RE: css3-fonts: should not dictate usage policy with respect to origin

From: Sylvain Galineau <sylvaing@microsoft.com>
Date: Mon, 25 Jul 2011 00:04:51 +0000
To: Christoph Päper <christoph.paeper@crissov.de>, "W3C Style" <www-style@w3.org>
Message-ID: <3C4041FF83E1E04A986B6DC50F0178292CF494@TK5EX14MBXC297.redmond.corp.microsoft.com>

[Christoph Päper:] 
> This is what your concerns sound like to me: “We adhere to commercial font
> vendor demands, whether they’re sound or not. This results in
> complications for authors and users which don’t happen with competing
> browsers. To level the field, we want to require everyone to follow those
> restrictions. To make that more probable, we want the requirement in a
> specification that the others want to comply to anyway.”

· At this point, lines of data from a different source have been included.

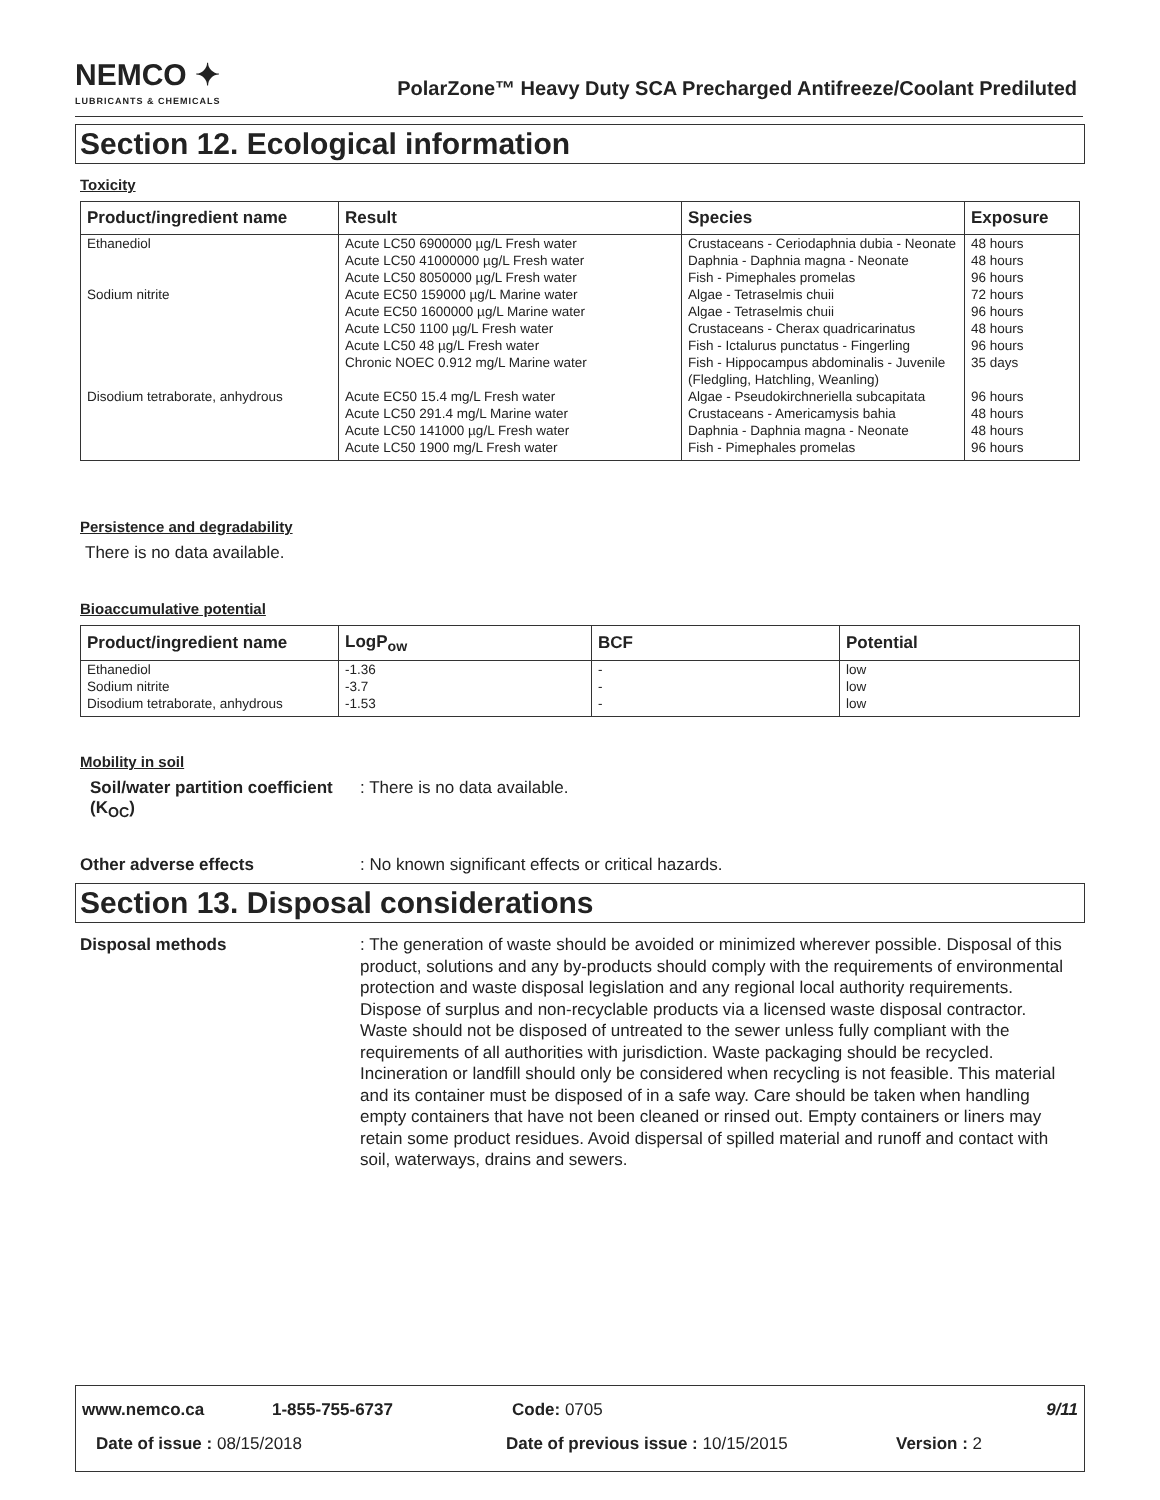NEMCO ✦
LUBRICANTS & CHEMICALS
PolarZone™ Heavy Duty SCA Precharged Antifreeze/Coolant Prediluted
Section 12. Ecological information
Toxicity
| Product/ingredient name | Result | Species | Exposure |
| --- | --- | --- | --- |
| Ethanediol | Acute LC50 6900000 µg/L Fresh water | Crustaceans - Ceriodaphnia dubia - Neonate | 48 hours |
| | Acute LC50 41000000 µg/L Fresh water Acute LC50 8050000 µg/L Fresh water | Daphnia - Daphnia magna - Neonate Fish - Pimephales promelas | 48 hours 96 hours |
| Sodium nitrite | Acute EC50 159000 µg/L Marine water Acute EC50 1600000 µg/L Marine water Acute LC50 1100 µg/L Fresh water Acute LC50 48 µg/L Fresh water Chronic NOEC 0.912 mg/L Marine water | Algae - Tetraselmis chuii Algae - Tetraselmis chuii Crustaceans - Cherax quadricarinatus Fish - Ictalurus punctatus - Fingerling Fish - Hippocampus abdominalis - Juvenile (Fledgling, Hatchling, Weanling) | 72 hours 96 hours 48 hours 96 hours 35 days |
| Disodium tetraborate, anhydrous | Acute EC50 15.4 mg/L Fresh water Acute LC50 291.4 mg/L Marine water Acute LC50 141000 µg/L Fresh water Acute LC50 1900 mg/L Fresh water | Algae - Pseudokirchneriella subcapitata Crustaceans - Americamysis bahia Daphnia - Daphnia magna - Neonate Fish - Pimephales promelas | 96 hours 48 hours 48 hours 96 hours |
Persistence and degradability
There is no data available.
Bioaccumulative potential
| Product/ingredient name | LogP<sub>ow</sub> | BCF | Potential |
| --- | --- | --- | --- |
| Ethanediol Sodium nitrite Disodium tetraborate, anhydrous | -1.36 -3.7 -1.53 | - - - | low low low |
Mobility in soil
Soil/water partition coefficient (K<sub>OC</sub>)
: There is no data available.
Other adverse effects : No known significant effects or critical hazards.
Section 13. Disposal considerations
Disposal methods : The generation of waste should be avoided or minimized wherever possible. Disposal of this product, solutions and any by-products should comply with the requirements of environmental protection and waste disposal legislation and any regional local authority requirements. Dispose of surplus and non-recyclable products via a licensed waste disposal contractor. Waste should not be disposed of untreated to the sewer unless fully compliant with the requirements of all authorities with jurisdiction. Waste packaging should be recycled. Incineration or landfill should only be considered when recycling is not feasible. This material and its container must be disposed of in a safe way. Care should be taken when handling empty containers that have not been cleaned or rinsed out. Empty containers or liners may retain some product residues. Avoid dispersal of spilled material and runoff and contact with soil, waterways, drains and sewers.
www.nemco.ca 1-855-755-6737 Code: 0705 9/11
Date of issue : 08/15/2018 Date of previous issue : 10/15/2015 Version : 2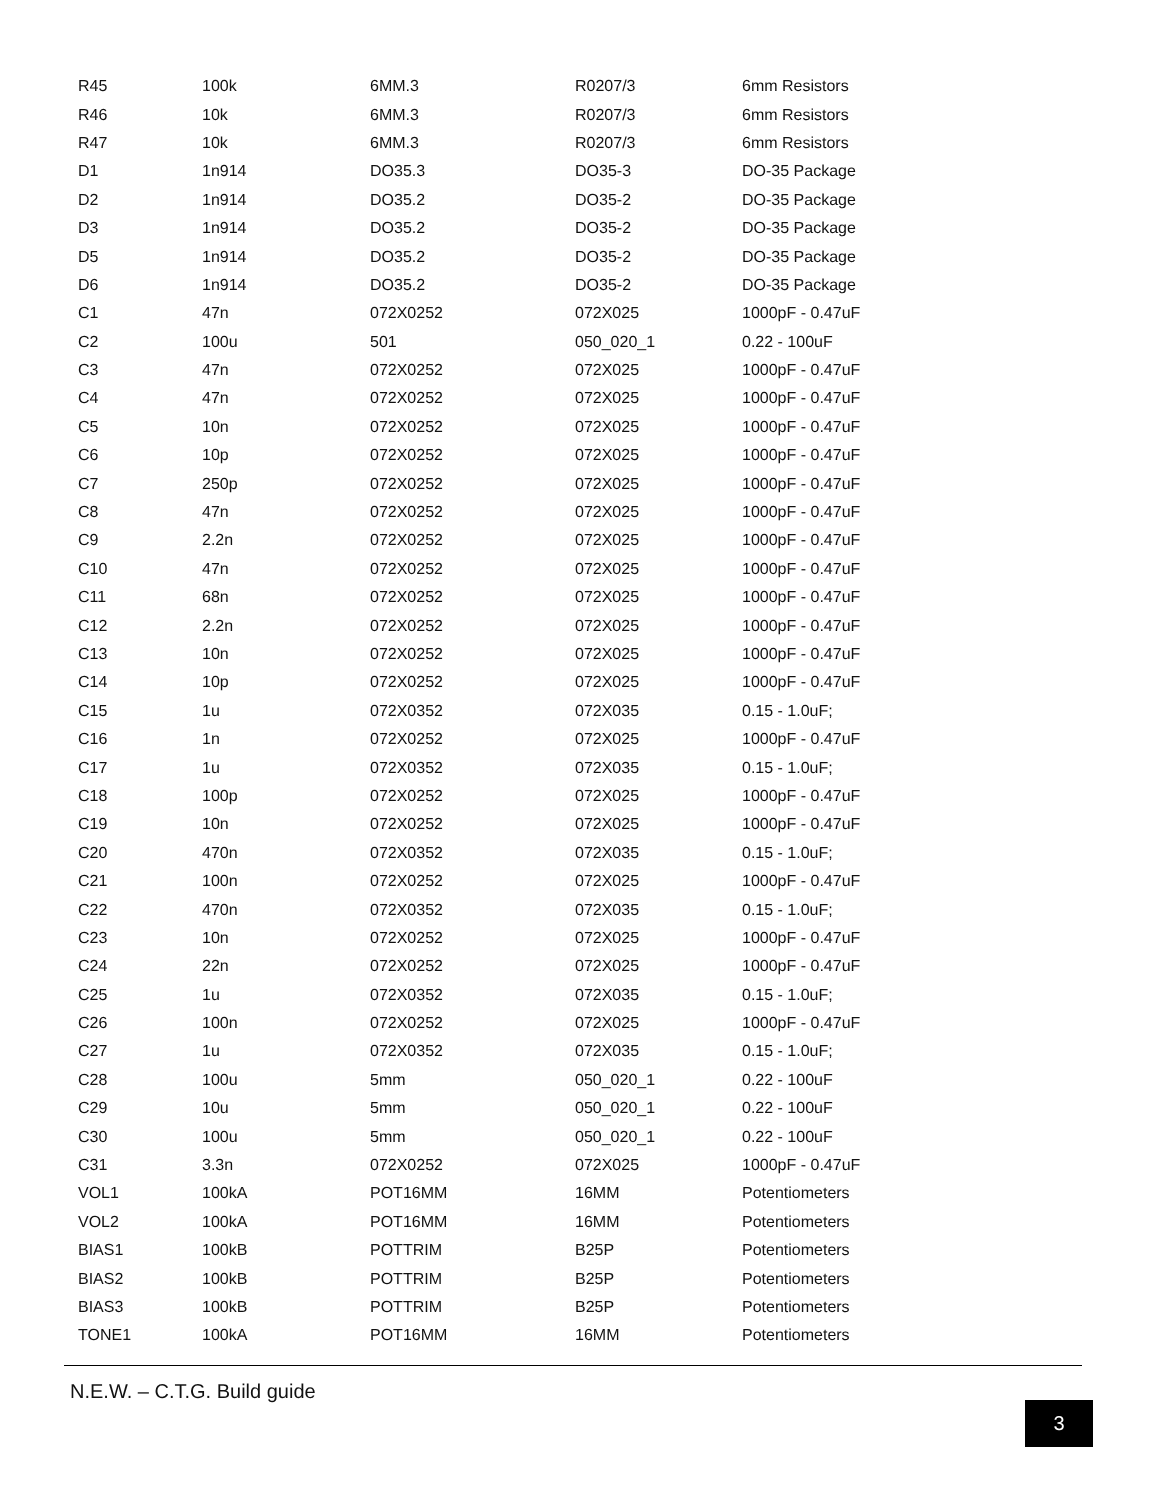| R45 | 100k | 6MM.3 | R0207/3 | 6mm Resistors |
| R46 | 10k | 6MM.3 | R0207/3 | 6mm Resistors |
| R47 | 10k | 6MM.3 | R0207/3 | 6mm Resistors |
| D1 | 1n914 | DO35.3 | DO35-3 | DO-35 Package |
| D2 | 1n914 | DO35.2 | DO35-2 | DO-35 Package |
| D3 | 1n914 | DO35.2 | DO35-2 | DO-35 Package |
| D5 | 1n914 | DO35.2 | DO35-2 | DO-35 Package |
| D6 | 1n914 | DO35.2 | DO35-2 | DO-35 Package |
| C1 | 47n | 072X0252 | 072X025 | 1000pF - 0.47uF |
| C2 | 100u | 501 | 050_020_1 | 0.22 - 100uF |
| C3 | 47n | 072X0252 | 072X025 | 1000pF - 0.47uF |
| C4 | 47n | 072X0252 | 072X025 | 1000pF - 0.47uF |
| C5 | 10n | 072X0252 | 072X025 | 1000pF - 0.47uF |
| C6 | 10p | 072X0252 | 072X025 | 1000pF - 0.47uF |
| C7 | 250p | 072X0252 | 072X025 | 1000pF - 0.47uF |
| C8 | 47n | 072X0252 | 072X025 | 1000pF - 0.47uF |
| C9 | 2.2n | 072X0252 | 072X025 | 1000pF - 0.47uF |
| C10 | 47n | 072X0252 | 072X025 | 1000pF - 0.47uF |
| C11 | 68n | 072X0252 | 072X025 | 1000pF - 0.47uF |
| C12 | 2.2n | 072X0252 | 072X025 | 1000pF - 0.47uF |
| C13 | 10n | 072X0252 | 072X025 | 1000pF - 0.47uF |
| C14 | 10p | 072X0252 | 072X025 | 1000pF - 0.47uF |
| C15 | 1u | 072X0352 | 072X035 | 0.15 - 1.0uF; |
| C16 | 1n | 072X0252 | 072X025 | 1000pF - 0.47uF |
| C17 | 1u | 072X0352 | 072X035 | 0.15 - 1.0uF; |
| C18 | 100p | 072X0252 | 072X025 | 1000pF - 0.47uF |
| C19 | 10n | 072X0252 | 072X025 | 1000pF - 0.47uF |
| C20 | 470n | 072X0352 | 072X035 | 0.15 - 1.0uF; |
| C21 | 100n | 072X0252 | 072X025 | 1000pF - 0.47uF |
| C22 | 470n | 072X0352 | 072X035 | 0.15 - 1.0uF; |
| C23 | 10n | 072X0252 | 072X025 | 1000pF - 0.47uF |
| C24 | 22n | 072X0252 | 072X025 | 1000pF - 0.47uF |
| C25 | 1u | 072X0352 | 072X035 | 0.15 - 1.0uF; |
| C26 | 100n | 072X0252 | 072X025 | 1000pF - 0.47uF |
| C27 | 1u | 072X0352 | 072X035 | 0.15 - 1.0uF; |
| C28 | 100u | 5mm | 050_020_1 | 0.22 - 100uF |
| C29 | 10u | 5mm | 050_020_1 | 0.22 - 100uF |
| C30 | 100u | 5mm | 050_020_1 | 0.22 - 100uF |
| C31 | 3.3n | 072X0252 | 072X025 | 1000pF - 0.47uF |
| VOL1 | 100kA | POT16MM | 16MM | Potentiometers |
| VOL2 | 100kA | POT16MM | 16MM | Potentiometers |
| BIAS1 | 100kB | POTTRIM | B25P | Potentiometers |
| BIAS2 | 100kB | POTTRIM | B25P | Potentiometers |
| BIAS3 | 100kB | POTTRIM | B25P | Potentiometers |
| TONE1 | 100kA | POT16MM | 16MM | Potentiometers |
N.E.W. – C.T.G. Build guide
3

With that many layers of re-interpretation it's not surprising you disagree 
but at least I can place most of the blame on you :) Suffice is to say that 
the topic here was not: should these requests be same-origin by default ? 
The question is: assuming they are, where should it be defined ? None of 
what you're 'hearing' addresses this. 

Fwiw what I'm hearing is 'Arguing against this default behavior is hard so 
I'll use procedural and architectural arguments to block it from that document
so that I don't have to argue the case on its merits or lack thereof'. If you 
believe that is the wrong behavior for the src descriptor then please start a 
thread to discuss why. We can resolve which spec requires it separately. (I was
only discussing the latter)

> > If you don't see the merits of making sure any two browsers interpret
> and apply the same @font-face rule in a compatible manner then none of
> this conversation has any purpose.
> I do, of course, see the benefit as far as the CSS feature is concerned.
> When a user agent fails to fetch a resource because it voluntarily follows
> optional protocol restrictions – and other browsers succeed because of
> different policy or design decisions – that is about the same as
> implementing a certain transport protocol [version] or not, i.e. HTTP,
> HTTPS, FILE, DATA or what have you. This is clearly outside the scope of a
> styling language.

Since the goal is that this behavior would not be optional for @font-face, your
general point would be moot. And since differences between the implementation 
of this policy can result in different visual results and layouts, it's certainly 
within the scope of styling as far as any user of the feature is concerned.